Industry Highlights

By the time you read this, the winners of this year’s Power Engineering International Asia Projects of the Year awards will have carried off their trophies.

Awarded at a Gala VIP ceremony at POWER-GEN Asia in Bangkok earlier this month, the four winners represent the best of project design and innovation in the coal, gas, distributed generation and renewables arenas (see for details).

The four projects deploy state-of-the-art equipment to meet Asia’s increasing demand for power.

However, the winners also represent more than just the best in technology – some also demonstrate innovative financing, which in a post-recession market is crucial.

For example, the winner of the renewables project – the 150 MW Burgos Wind Farm – is a groundbreaking project, being the first wind farm project financing in the Philippines to reach financial close, and also the first to be banked under the Philippines’ new feed-in tariff regime.

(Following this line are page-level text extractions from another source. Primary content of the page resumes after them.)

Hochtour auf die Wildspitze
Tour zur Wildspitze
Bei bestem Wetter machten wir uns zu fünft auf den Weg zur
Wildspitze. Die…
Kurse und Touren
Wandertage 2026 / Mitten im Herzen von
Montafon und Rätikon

Another region alive to the potential and possibilities of power project financing is the Middle East.

Alex Thursby, chief executive of the National bank of Abu Dhabi, says that to meet the energy needs of the Middle East will “require huge levels of investment in projects that provide additional generation capacity and improve the efficiency of our energy use”.

He says that “since this will require innovative approaches to financing energy, we believe it also presents real opportunities for the region’s banking sector. What at first appear to be challenges, as the region makes the transition to a new energy future, can become the source of the opportunity, when it is recognized that the situation will demand innovative responses in technology, industry and infrastructure – all of which need to be financed.”

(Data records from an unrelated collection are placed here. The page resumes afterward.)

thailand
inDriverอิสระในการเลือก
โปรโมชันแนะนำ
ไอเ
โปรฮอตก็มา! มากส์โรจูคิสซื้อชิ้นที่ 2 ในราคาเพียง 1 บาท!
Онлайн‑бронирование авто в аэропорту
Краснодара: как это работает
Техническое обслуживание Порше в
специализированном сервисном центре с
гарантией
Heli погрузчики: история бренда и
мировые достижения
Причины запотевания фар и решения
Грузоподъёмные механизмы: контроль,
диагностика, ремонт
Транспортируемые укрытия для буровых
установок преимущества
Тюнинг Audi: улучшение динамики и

European electricity trade group Eurelectric also believes that a concerted effort is needed to attract investment in the electricity sector in the Middle East and North Africa.

Although many countries in the region have set ambitious targets to revise their energy strategies and are increasingly turning to renewable energy and energy efficiency measures, they are, according to Eurelectric, “not attracting sufficient private capital and investment in electricity generation assets and infrastructure”.

Eurelectric has published a policy document in which it outlined actions needed to unlock secure investments in the MENA region and you can read its recommendation in our article on p4.

Meanwhile, Europe continues to suffer the flip side of the financing coin, and its woes have again been highlighted.

Hildegard Màƒ¼ller, head of the German Association of Energy and Water Industries (BDEW), said that “the situation for existing power plants is getting worse – an ice age is looming for the construction of new plants. Every second planned facility is hanging by a hair.”

And Andreas Willi, an analyst at JPMorgan, said recently: “Most countries in continental Europe will probably not build new fossil power plants this decade.”

Siemens has sold 75 of its top-of-the-range H-Class turbines since 2011, but only three in Europe, including two in Germany: the rest were primarily in the US, South Korea and Egypt. Indeed, Egypt is proving to be fertile ground for energy firms – in recent months GE, Siemens and Ansaldo have all secured massive power contracts in the country. (See our focus on GE’s 2.6 GW fast-track project on p12).

Siemens chief executive Joe Kaeser said this summer: “The way in which Germany’s energy transition is being handled has made it impossible for us ever to sell our fossil-fuel-related production and solutions in Germany.”

Bilfinger, the German engineering and services group, has slashed profit guidance six times since mid-2014. The company’s Herbert Bodner said: “The energy transformation in Germany has led to a completely uncontrolled decline in investment in fossil-fuel-based electricity generation.

“Uncertainty hinders any willingness to invest. Our customers in the power business segment are in this situation, not only in Germany, but in neighbouring countries too. German energy policy has been infectious.”